■ TEXTO PARA LEITURA:
A narrativa desponta a partir do desejo do protagonista em trocar sua ovelha elétrica, um objeto popular, por um animal verdadeiro, quando estes se tornaram símbolo de status após a devastação. Neste período, um trabalho para caçar androides surge como uma possibilidade para Deckard melhorar de vida financeiramente, se misturando a uma busca que justifique sua própria existência.
É fácil, na narrativa de PKD, associar acontecimentos à realidade, quando, por exemplo, Rick passa a questionar a moralidade de seu próprio trabalho e a representatividade dessas ações em sua vida. Em essência, a reflexão proposta pelo autor, ao comparar as inteligentes máquinas com seres humanos e fazendo contra ponto entre os animais autênticos com a legitimidade que os elétricos alcançam no desenvolvimento, mapeia a discussão acerca da condição humana.
A edição lançada ano passado pela editora Aleph traz, como bônus, a última entrevista com o autor que morreu aos 53 anos, meses antes da estreia da adaptação cinematográfica do livro. Mesmo que o romance seja uma leitura tão introspectiva e questionadora quanto agradável, a conversa com Philip K. Dick encerra a publicação como uma porrada de quem se percebe menor que a própria obra.

■ SUA TAREFA: No texto sobre o romance de Philip K. Dick, o que o protagonista deseja trocar por um animal verdadeiro?

■ INFORMAÇÕES DADAS:
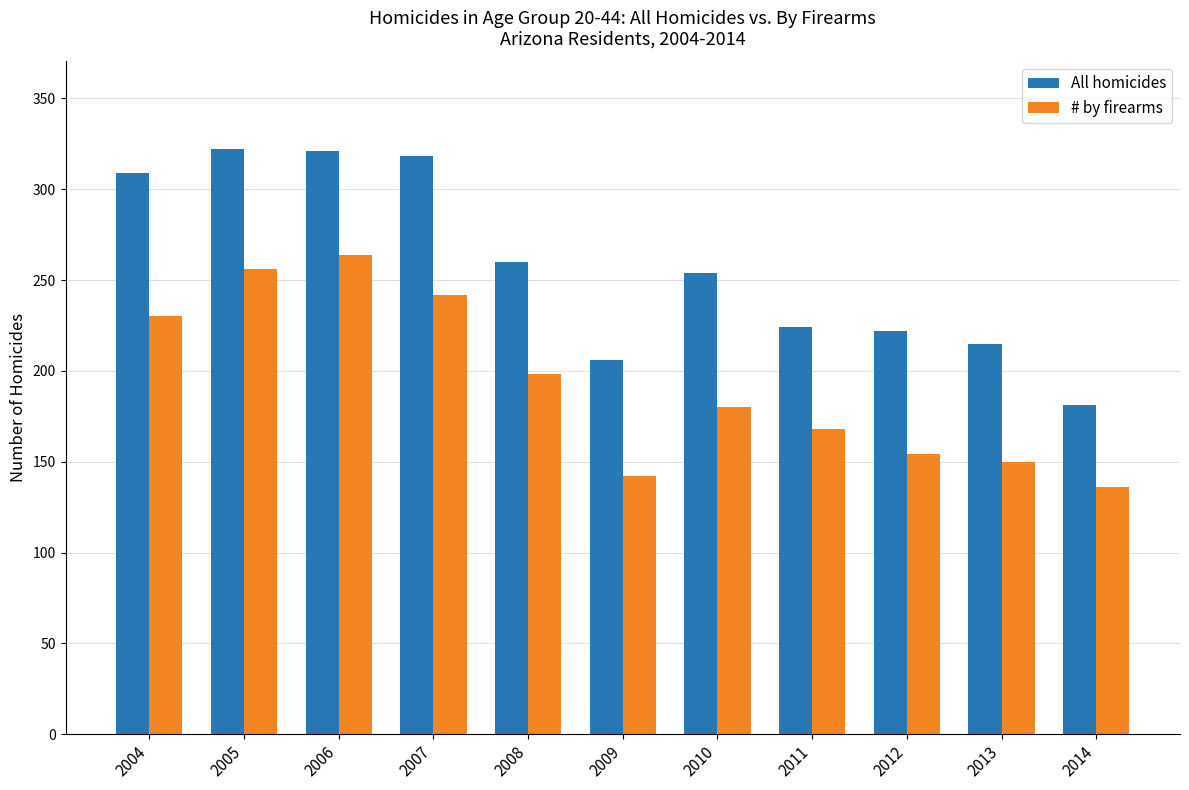

The value of All homicides at 2011 is 224. True or false?

True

■ RESPOSTA: Sua ovelha elétrica.